= Problem =
Lay out the records below as a two-column CSV with the columns "prompt" and "response", one row per record, giving each record's text and its answer. Put every field in double quotes and turn any line breaks into spaces.

--- start of Input rows ---

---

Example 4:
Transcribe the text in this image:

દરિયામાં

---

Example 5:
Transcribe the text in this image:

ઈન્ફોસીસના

--- end of Input rows ---

= Response =
prompt,response
"--- Example 4: Transcribe the text in this image:","દરિયામાં"
"--- Example 5: Transcribe the text in this image:","ઈન્ફોસીસના"